# [WHAT TO PRODUCE]
Every line of the data below is to be retyped exactly.

# [SOURCE MATERIAL]
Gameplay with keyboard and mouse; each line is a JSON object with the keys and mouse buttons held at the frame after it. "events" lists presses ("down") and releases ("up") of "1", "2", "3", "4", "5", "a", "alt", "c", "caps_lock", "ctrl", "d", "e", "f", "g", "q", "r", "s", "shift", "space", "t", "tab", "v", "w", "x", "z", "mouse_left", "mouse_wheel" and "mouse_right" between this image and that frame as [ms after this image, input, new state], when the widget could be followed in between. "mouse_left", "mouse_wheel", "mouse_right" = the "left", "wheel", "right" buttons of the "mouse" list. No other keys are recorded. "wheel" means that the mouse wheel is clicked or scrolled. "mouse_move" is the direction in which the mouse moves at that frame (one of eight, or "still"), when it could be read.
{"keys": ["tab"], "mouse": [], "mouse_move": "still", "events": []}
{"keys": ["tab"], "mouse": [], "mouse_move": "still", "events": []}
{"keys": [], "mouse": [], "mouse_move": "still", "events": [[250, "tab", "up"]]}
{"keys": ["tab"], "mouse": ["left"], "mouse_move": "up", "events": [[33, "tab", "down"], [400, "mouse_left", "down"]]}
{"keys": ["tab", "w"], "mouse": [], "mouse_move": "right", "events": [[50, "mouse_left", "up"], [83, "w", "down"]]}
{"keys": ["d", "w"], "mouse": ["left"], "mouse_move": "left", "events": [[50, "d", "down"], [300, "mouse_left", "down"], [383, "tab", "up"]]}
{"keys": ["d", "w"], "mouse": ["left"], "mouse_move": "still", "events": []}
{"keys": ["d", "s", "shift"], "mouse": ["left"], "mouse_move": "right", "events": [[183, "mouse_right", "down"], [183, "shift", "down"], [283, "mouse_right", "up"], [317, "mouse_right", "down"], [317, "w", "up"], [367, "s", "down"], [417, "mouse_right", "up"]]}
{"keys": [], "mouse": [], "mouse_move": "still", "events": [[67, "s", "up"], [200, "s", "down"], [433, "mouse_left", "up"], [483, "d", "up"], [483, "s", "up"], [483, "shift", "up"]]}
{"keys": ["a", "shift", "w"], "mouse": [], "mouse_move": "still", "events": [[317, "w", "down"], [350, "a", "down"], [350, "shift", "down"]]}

# [ANSWER SECTION]
Gameplay with keyboard and mouse; each line is a JSON object with the keys and mouse buttons held at the frame after it. "events" lists presses ("down") and releases ("up") of "1", "2", "3", "4", "5", "a", "alt", "c", "caps_lock", "ctrl", "d", "e", "f", "g", "q", "r", "s", "shift", "space", "t", "tab", "v", "w", "x", "z", "mouse_left", "mouse_wheel" and "mouse_right" between this image and that frame as [ms after this image, input, new state], when the widget could be followed in between. "mouse_left", "mouse_wheel", "mouse_right" = the "left", "wheel", "right" buttons of the "mouse" list. No other keys are recorded. "wheel" means that the mouse wheel is clicked or scrolled. "mouse_move" is the direction in which the mouse moves at that frame (one of eight, or "still"), when it could be read.
{"keys": ["tab"], "mouse": [], "mouse_move": "still", "events": []}
{"keys": ["tab"], "mouse": [], "mouse_move": "still", "events": []}
{"keys": [], "mouse": [], "mouse_move": "still", "events": [[250, "tab", "up"]]}
{"keys": ["tab"], "mouse": ["left"], "mouse_move": "up", "events": [[33, "tab", "down"], [400, "mouse_left", "down"]]}
{"keys": ["tab", "w"], "mouse": [], "mouse_move": "right", "events": [[50, "mouse_left", "up"], [83, "w", "down"]]}
{"keys": ["d", "w"], "mouse": ["left"], "mouse_move": "left", "events": [[50, "d", "down"], [300, "mouse_left", "down"], [383, "tab", "up"]]}
{"keys": ["d", "w"], "mouse": ["left"], "mouse_move": "still", "events": []}
{"keys": ["d", "s", "shift"], "mouse": ["left"], "mouse_move": "right", "events": [[183, "mouse_right", "down"], [183, "shift", "down"], [283, "mouse_right", "up"], [317, "mouse_right", "down"], [317, "w", "up"], [367, "s", "down"], [417, "mouse_right", "up"]]}
{"keys": [], "mouse": [], "mouse_move": "still", "events": [[67, "s", "up"], [200, "s", "down"], [433, "mouse_left", "up"], [483, "d", "up"], [483, "s", "up"], [483, "shift", "up"]]}
{"keys": ["a", "shift", "w"], "mouse": [], "mouse_move": "still", "events": [[317, "w", "down"], [350, "a", "down"], [350, "shift", "down"]]}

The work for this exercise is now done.